■ Prompt ■
Go through the listing below and repeat it exactly, omitting each picture.

<<<<

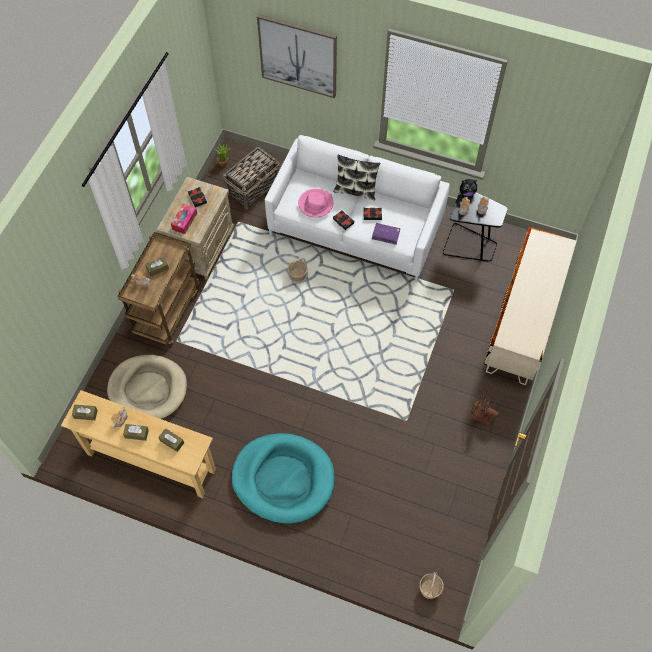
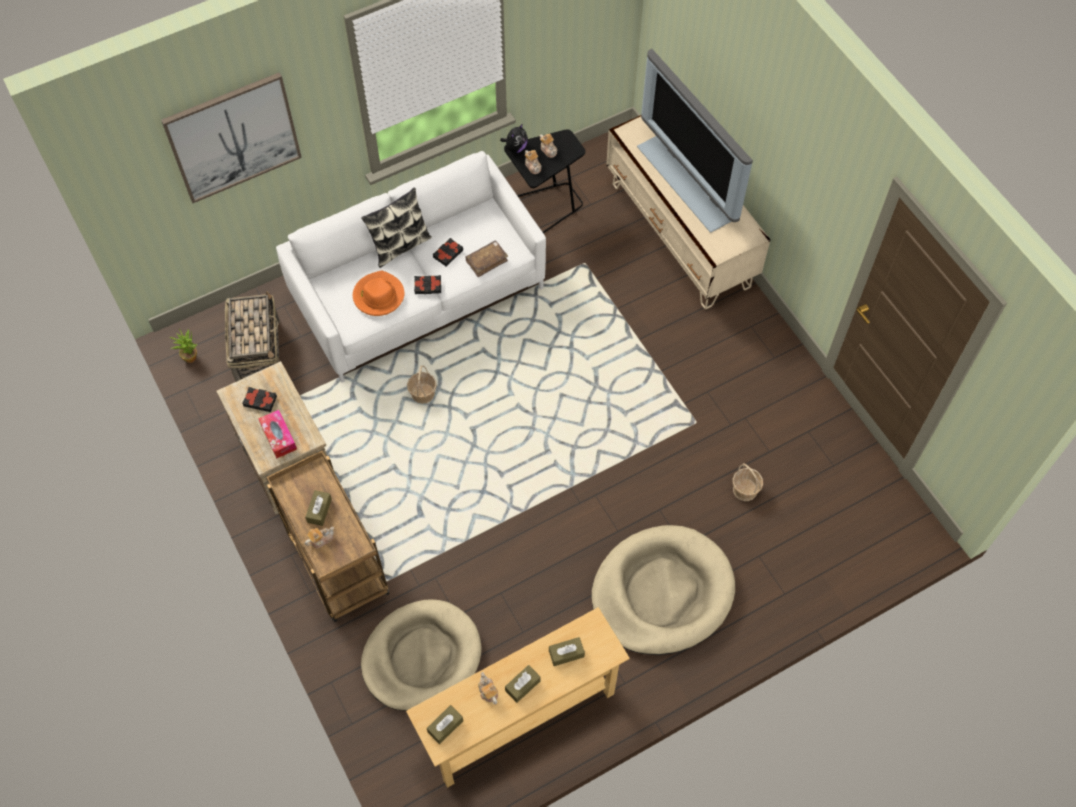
camera: 50 degrees left, 0 degrees up
turquoise dog bed [231,433,334,524] -> beige dog bed [591,525,735,655]
pink hat [298,189,333,218] -> orange hat [353,271,404,316]
purple book [372,223,400,245] -> brown book [466,241,508,277]
basket [419,572,444,599] -> basket moved to [732,463,763,501]
brown fan [471,393,499,425] -> none
none -> television [637,49,753,233]

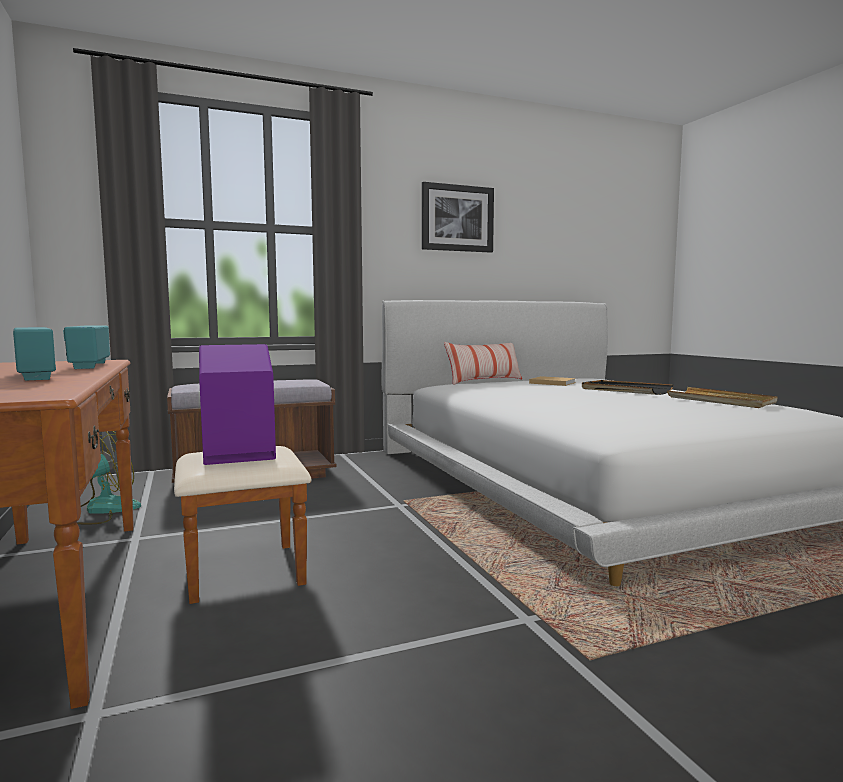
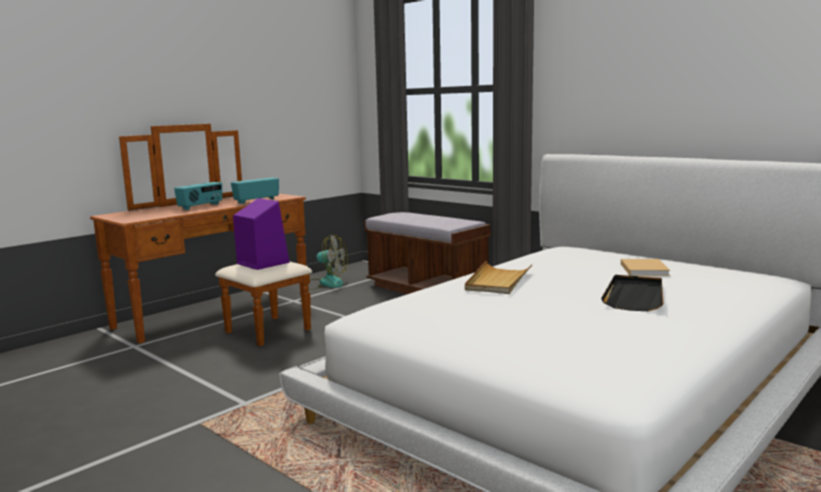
camera: 65 degrees right, 5 degrees up
picture [422,182,494,253] -> none
pillow [444,342,522,385] -> none
beige tray [667,387,778,408] -> beige tray moved to [465,261,532,294]

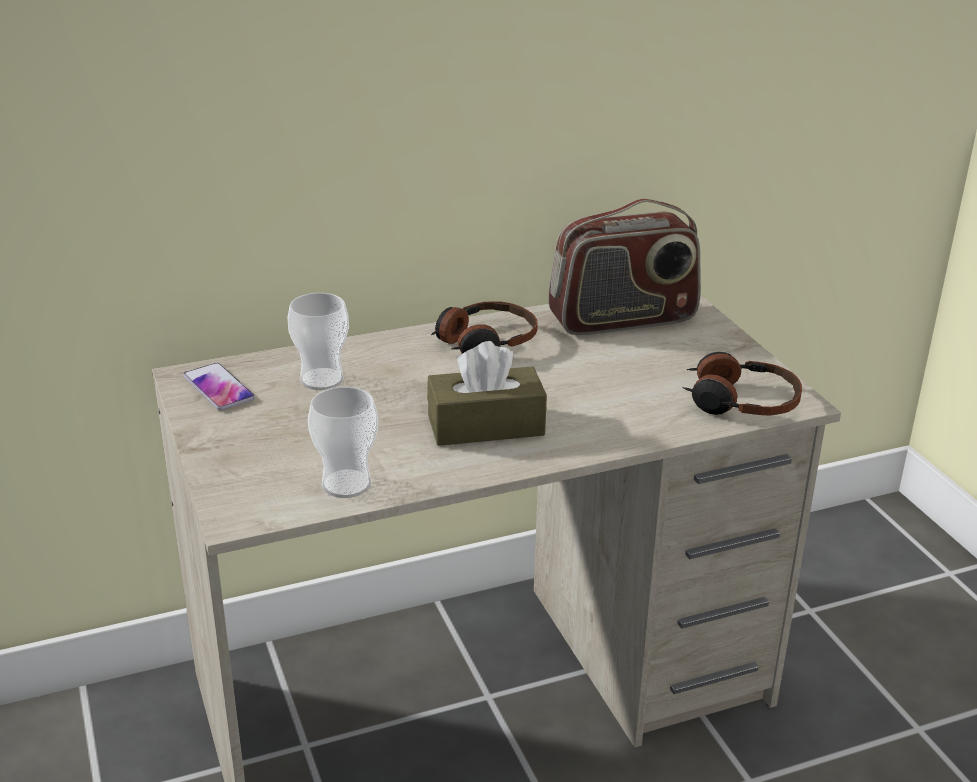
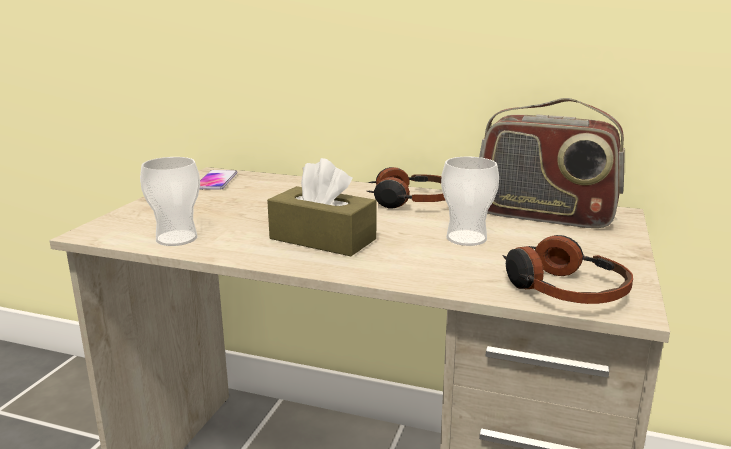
camera: 40 degrees right, 10 degrees down
cup [287,293,349,390] -> cup moved to [441,157,499,246]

>>>>

■ Response to the task ■
camera: 50 degrees left, 0 degrees up
turquoise dog bed [231,433,334,524] -> beige dog bed [591,525,735,655]
pink hat [298,189,333,218] -> orange hat [353,271,404,316]
purple book [372,223,400,245] -> brown book [466,241,508,277]
basket [419,572,444,599] -> basket moved to [732,463,763,501]
brown fan [471,393,499,425] -> none
none -> television [637,49,753,233]

camera: 65 degrees right, 5 degrees up
picture [422,182,494,253] -> none
pillow [444,342,522,385] -> none
beige tray [667,387,778,408] -> beige tray moved to [465,261,532,294]

camera: 40 degrees right, 10 degrees down
cup [287,293,349,390] -> cup moved to [441,157,499,246]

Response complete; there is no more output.